The UK’s journey to open banking started differently from other countries, which has contributed to them being ahead of the game.
Open banking was championed by different groups, and regulation brought simplicity and trust to the market, making it easier to enter the market and develop at scale.
To continue its success, the UK should keep hold of what’s made things work well so far.
Rafa Plantier, Head of UK & Ireland at Tink, says, ‘the UK’s journey to open banking started differently from other countries, and that’s had enormous influence on the differences we see today. What’s especially helped is the UK’s exemplary approach to the technical challenge of open banking from the start.’
Even way back in 2010, the UK was talking to itself about data sharing. Since then, its consumer-focused approach to data sharing saw the UK government, tech and the financial markets actually working together like grownups, to go beyond PSD2.
The outcome? The UK has developed a rich ecosystem of tech incubation and market focus wrapped up in clear regulation and boundaries. It’s not the Wild West and it’s not a paralysing nightmare of red tape. It’s a feisty cocktail of regulation, fintech, consumer interests and market forces, undamaged by politics or (so far) regressive interest groups.

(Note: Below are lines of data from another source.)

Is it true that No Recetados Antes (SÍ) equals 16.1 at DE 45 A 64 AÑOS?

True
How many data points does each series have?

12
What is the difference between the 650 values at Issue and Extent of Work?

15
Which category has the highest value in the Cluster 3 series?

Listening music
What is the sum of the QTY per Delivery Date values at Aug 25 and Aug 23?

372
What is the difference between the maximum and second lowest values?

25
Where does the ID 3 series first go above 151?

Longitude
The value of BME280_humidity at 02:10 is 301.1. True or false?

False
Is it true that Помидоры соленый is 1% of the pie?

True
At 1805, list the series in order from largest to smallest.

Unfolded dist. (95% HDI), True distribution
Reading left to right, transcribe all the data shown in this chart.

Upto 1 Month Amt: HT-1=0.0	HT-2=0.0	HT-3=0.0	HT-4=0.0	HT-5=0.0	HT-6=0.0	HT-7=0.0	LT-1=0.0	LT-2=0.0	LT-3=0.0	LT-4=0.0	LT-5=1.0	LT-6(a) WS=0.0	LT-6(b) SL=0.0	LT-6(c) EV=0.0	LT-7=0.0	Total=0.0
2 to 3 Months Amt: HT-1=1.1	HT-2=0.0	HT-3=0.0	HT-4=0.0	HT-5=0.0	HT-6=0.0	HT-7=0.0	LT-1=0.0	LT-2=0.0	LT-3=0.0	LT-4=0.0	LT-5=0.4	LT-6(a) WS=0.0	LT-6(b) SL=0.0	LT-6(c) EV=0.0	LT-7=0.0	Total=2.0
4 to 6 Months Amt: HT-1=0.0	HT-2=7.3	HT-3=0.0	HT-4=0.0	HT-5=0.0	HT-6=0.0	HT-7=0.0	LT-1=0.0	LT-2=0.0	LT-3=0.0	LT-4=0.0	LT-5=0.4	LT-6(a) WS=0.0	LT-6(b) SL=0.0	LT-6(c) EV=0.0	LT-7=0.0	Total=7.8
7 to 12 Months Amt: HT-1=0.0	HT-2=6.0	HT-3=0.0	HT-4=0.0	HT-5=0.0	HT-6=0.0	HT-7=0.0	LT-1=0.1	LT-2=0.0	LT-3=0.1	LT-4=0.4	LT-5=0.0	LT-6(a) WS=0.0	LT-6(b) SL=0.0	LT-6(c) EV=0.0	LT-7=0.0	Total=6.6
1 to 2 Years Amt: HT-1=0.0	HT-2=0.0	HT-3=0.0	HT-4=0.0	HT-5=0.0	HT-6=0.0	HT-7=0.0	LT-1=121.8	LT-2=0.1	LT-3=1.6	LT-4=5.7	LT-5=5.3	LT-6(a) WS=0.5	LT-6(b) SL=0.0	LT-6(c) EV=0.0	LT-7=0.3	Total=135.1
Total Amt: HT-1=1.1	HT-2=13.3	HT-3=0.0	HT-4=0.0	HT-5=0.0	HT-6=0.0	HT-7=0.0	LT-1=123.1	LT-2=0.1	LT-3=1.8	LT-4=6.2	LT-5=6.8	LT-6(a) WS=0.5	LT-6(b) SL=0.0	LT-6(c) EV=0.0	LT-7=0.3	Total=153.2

In the UK, the yin of regulation and the yang of competition have achieved a harmonising balance that gives the country advantages over the rest of the world. Here’s why:
Open banking in the UK went further than PSD2. In defining a single API standard and making it legally compulsory for the nine largest banks, it simplified entry to the market. Developers knew what they had to play with and could create at scale.
The clear, co-developed regulations bring a welcome shot of trust into the market. This has given confidence not only to developers but also to consumers, who, with no legal parameters, might fight shy of making their financial information available. With regulation comes trust, and the parameters to be creative.
For example, third party providers (TPPs) are encouraged by the FCA to get registered as an Account Information Service Provider (AISP) and to utilise the ‘agent model’. This model allows AISPs to work with smaller fintechs that have limited resources and give them an opportunity to piggyback on the licence of the TPP as they await to be licensed themselves. Together, this means that the UK accounts for nearly 50% of all TPPs in Europe, without counting the businesses operating under agents.
Most importantly, the Open Banking Implementation Entity — an organisation funded by the CMA9 to facilitate the development of Open API Standards — plays an important role in onboarding and supporting the ecosystem of TPPs. This type of organisation is unique in the UK and allows TPPs to overcome challenges much quicker than in other European countries.
In the UK, the open banking evolution has been consumer-focused and tech-lead, instead of mostly being driven by the banks. Rafa suggests, ‘with more people involved and more voices at the table, there is better governance to design standards. The impetus isn’t just coming from one corner and being pushed through. In the rest of Europe, the industry body had an agenda of its own. Here in the UK, different groups came together to define the standards.’
Ever since the CMA mandated the UK’s nine largest banks to open up the market, the barriers to entry have lowered. This has allowed the little fintech guys and gals to jump into the market and innovate until their eyes pop out. The journey has always been a shared one.
The UK is well placed to continue evolving open banking. With solid tech and regulatory foundations, developers can continue to take advantage of consumer demand, driven by the new markets facilitated by COVID-19.
‘This doesn’t mean we can be complacent,’ says Rafa. ‘The open banking landscape is always open to change. We need to be vigilant, especially at points of transition, as highlighted by the CMA’s recent consultation on the future governance of our sector.’
If the UK wants to continue its success in open banking, it should keep hold of what’s made things work so far – and that’s regulation, simplicity, and everyone working together.